> **Your task**: Working from the line that contains "middle tip: (495, 525)" down to the last line below, repeat each line exactly.
Content starts
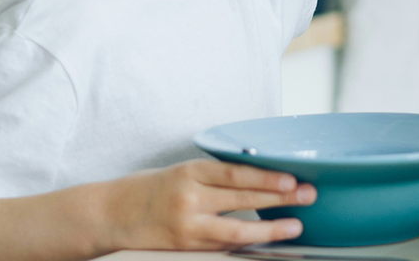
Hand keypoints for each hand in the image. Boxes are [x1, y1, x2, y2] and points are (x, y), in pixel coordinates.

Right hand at [105, 159, 316, 251]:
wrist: (110, 214)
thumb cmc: (149, 188)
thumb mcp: (181, 172)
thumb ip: (215, 178)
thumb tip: (260, 179)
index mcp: (189, 172)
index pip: (235, 174)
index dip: (266, 177)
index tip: (292, 178)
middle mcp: (189, 198)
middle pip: (242, 199)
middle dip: (280, 198)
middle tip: (308, 194)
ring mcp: (187, 226)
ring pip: (236, 231)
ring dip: (270, 228)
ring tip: (295, 225)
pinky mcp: (185, 247)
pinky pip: (223, 246)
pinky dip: (248, 244)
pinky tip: (267, 241)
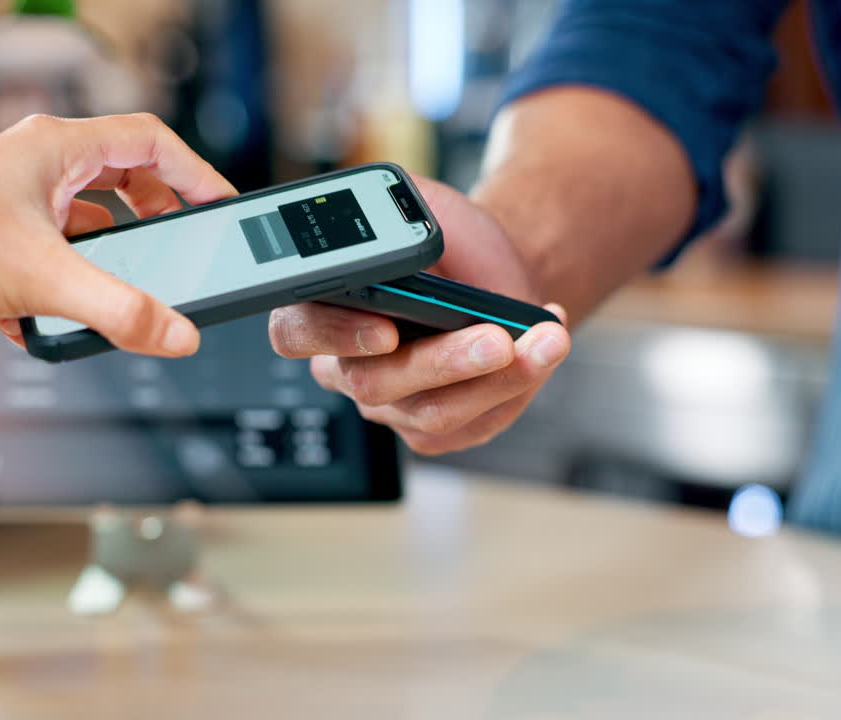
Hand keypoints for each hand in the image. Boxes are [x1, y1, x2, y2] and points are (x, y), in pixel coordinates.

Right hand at [267, 175, 570, 454]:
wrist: (498, 275)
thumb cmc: (454, 244)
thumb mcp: (425, 203)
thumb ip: (397, 203)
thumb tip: (394, 211)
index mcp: (322, 307)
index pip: (297, 332)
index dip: (335, 336)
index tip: (386, 329)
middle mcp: (346, 364)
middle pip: (374, 382)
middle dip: (442, 362)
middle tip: (495, 337)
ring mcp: (390, 403)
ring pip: (430, 413)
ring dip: (495, 379)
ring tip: (543, 340)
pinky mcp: (435, 427)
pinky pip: (470, 426)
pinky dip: (516, 388)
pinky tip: (543, 352)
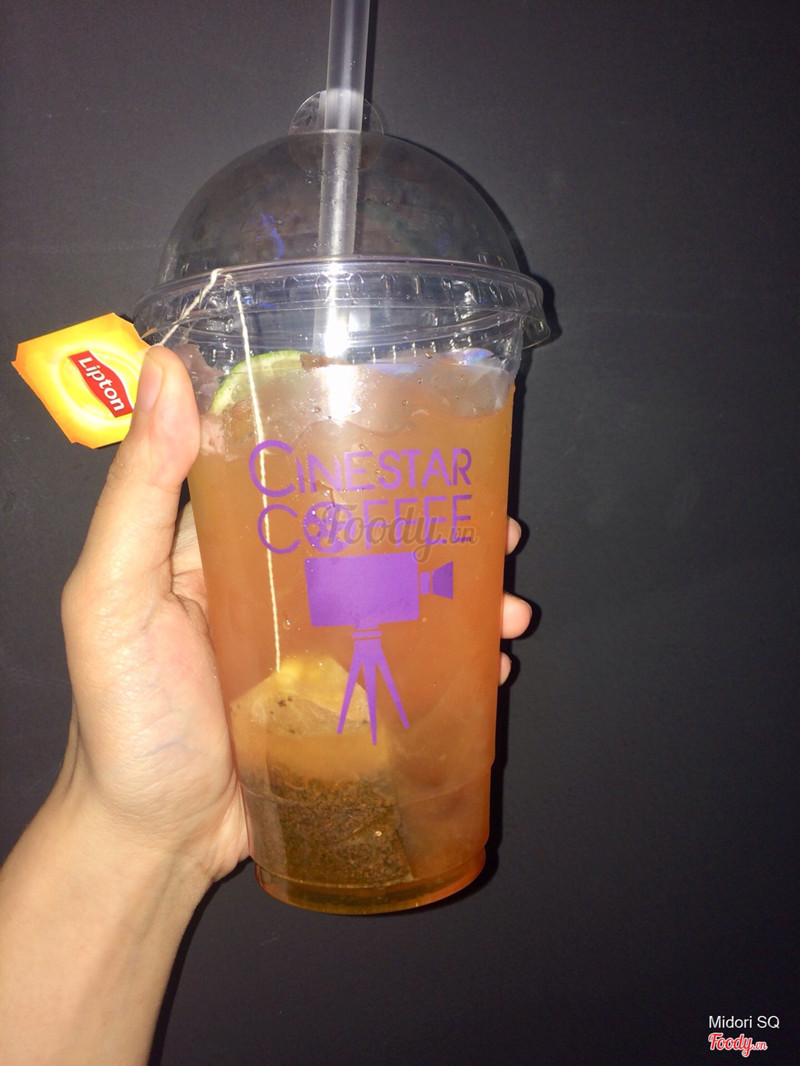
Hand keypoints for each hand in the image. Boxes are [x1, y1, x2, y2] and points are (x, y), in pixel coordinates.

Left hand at [60, 346, 531, 885]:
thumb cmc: (126, 720)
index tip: (422, 424)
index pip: (298, 469)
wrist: (154, 842)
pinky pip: (410, 666)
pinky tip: (492, 666)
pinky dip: (456, 661)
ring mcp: (318, 645)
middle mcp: (279, 584)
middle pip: (371, 533)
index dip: (360, 441)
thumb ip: (138, 490)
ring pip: (404, 598)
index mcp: (226, 544)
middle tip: (495, 525)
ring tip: (508, 606)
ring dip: (464, 594)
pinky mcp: (345, 701)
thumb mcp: (114, 596)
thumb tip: (164, 367)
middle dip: (438, 522)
Content ends
> **Response**:
middle tip: (495, 525)
ring tip: (508, 606)
ring dip: (464, 594)
pinky mcp: (345, 701)
thumb mcp: (114, 596)
thumb tip: (164, 367)
middle dip: (438, 522)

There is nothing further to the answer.